▶ [Assignment]:
For every line that contains the string "elbow", pull that line out of the material below.

(Beginning of Records for processing)

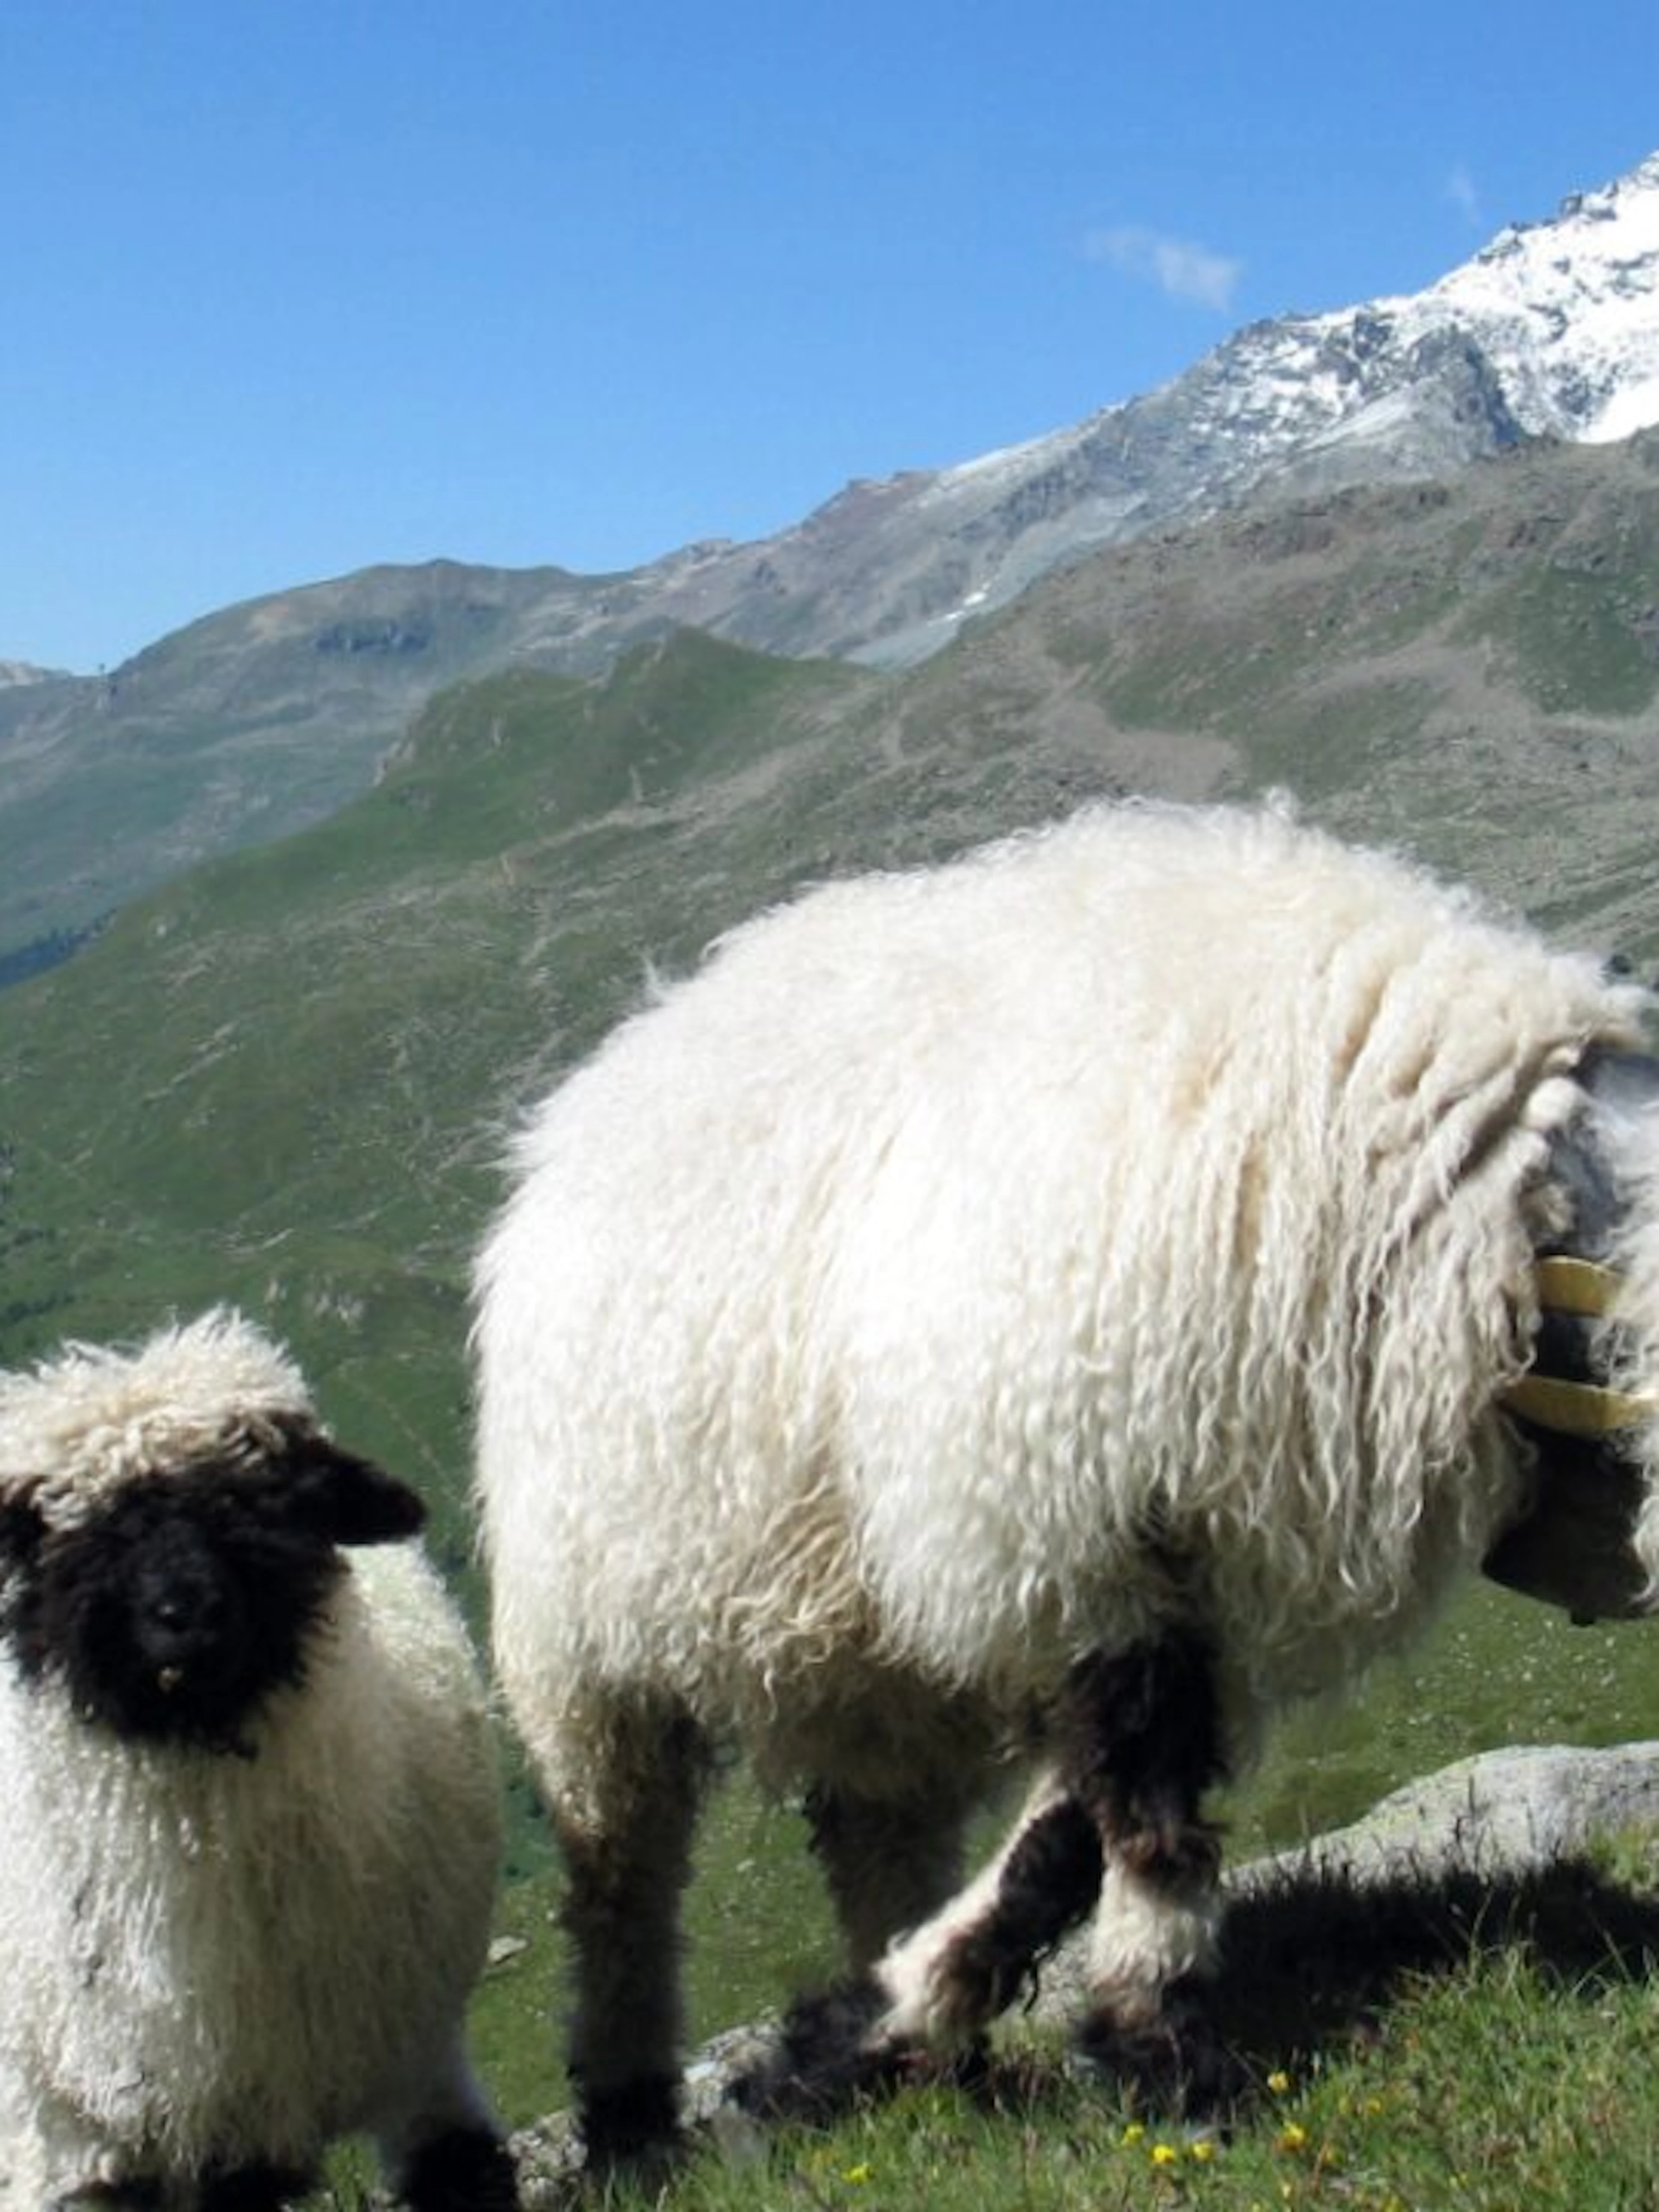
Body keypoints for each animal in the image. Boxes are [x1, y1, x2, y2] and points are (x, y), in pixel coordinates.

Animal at [471, 798, 1659, 2154]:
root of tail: (612, 1070)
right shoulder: (1082, 1533)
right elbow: (1134, 1816)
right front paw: (1167, 2062)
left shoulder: (1173, 1561)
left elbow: (1072, 1839)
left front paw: (879, 2026)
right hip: (586, 1654)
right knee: (620, 1882)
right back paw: (629, 2117)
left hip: (873, 1665)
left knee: (878, 1841)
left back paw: (927, 2066)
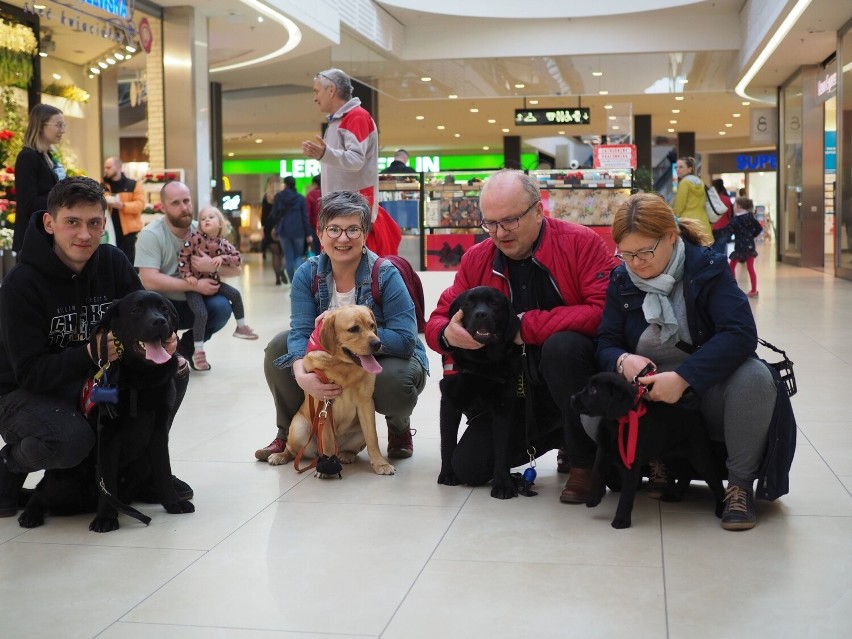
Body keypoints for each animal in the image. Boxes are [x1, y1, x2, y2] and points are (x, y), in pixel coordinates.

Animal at [18, 292, 195, 532]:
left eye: (164, 309)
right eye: (136, 310)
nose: (159, 321)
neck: (140, 378)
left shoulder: (158, 432)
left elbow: (163, 470)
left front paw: (173, 503)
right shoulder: (108, 436)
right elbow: (107, 480)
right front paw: (106, 518)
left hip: (140, 465)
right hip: (62, 482)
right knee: (38, 494)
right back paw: (31, 514)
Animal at [440, 284, 520, 500]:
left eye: (493, 303)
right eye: (468, 304)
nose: (481, 314)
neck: (481, 364)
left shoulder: (503, 407)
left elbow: (501, 448)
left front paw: (503, 485)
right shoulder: (449, 402)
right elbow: (447, 441)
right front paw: (447, 474)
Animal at [572, 372, 724, 528]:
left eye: (593, 390)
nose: (572, 398)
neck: (617, 423)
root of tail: (695, 411)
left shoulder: (631, 465)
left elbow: (627, 493)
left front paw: (621, 520)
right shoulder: (603, 451)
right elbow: (597, 472)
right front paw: (593, 498)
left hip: (700, 457)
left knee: (716, 482)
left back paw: (721, 508)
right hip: (672, 457)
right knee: (685, 475)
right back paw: (675, 495)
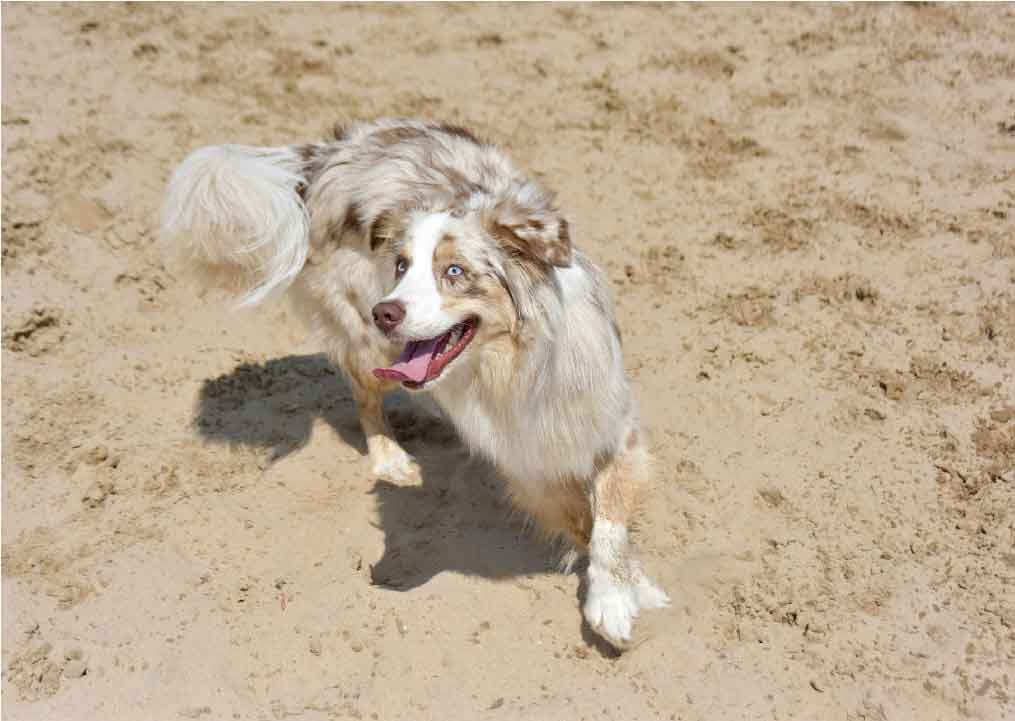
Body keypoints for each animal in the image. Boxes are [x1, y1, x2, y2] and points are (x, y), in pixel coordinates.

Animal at [162, 118, 669, 649]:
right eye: (402, 266)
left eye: (454, 271)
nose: (384, 312)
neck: (513, 368)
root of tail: (329, 152)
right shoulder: (525, 464)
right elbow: (581, 523)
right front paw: (617, 593)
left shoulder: (610, 425)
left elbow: (608, 522)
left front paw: (622, 594)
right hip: (364, 340)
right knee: (366, 398)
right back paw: (391, 458)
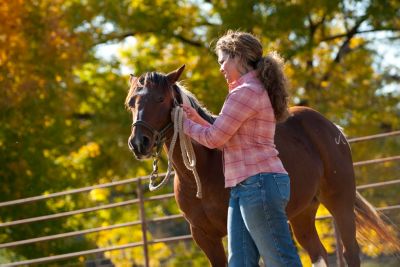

(End of Records for processing)

▶ [Task result]:
right elbow: (1134, 1816)
left elbow: (1072, 1839)
left elbow: (163, 470)
right elbow: (107, 480)
left elbow: (501, 448)
right elbow: (447, 441)
left elbow: (627, 493)
right elbow: (597, 472)
right elbow: (581, 523)
left elbow: (608, 522)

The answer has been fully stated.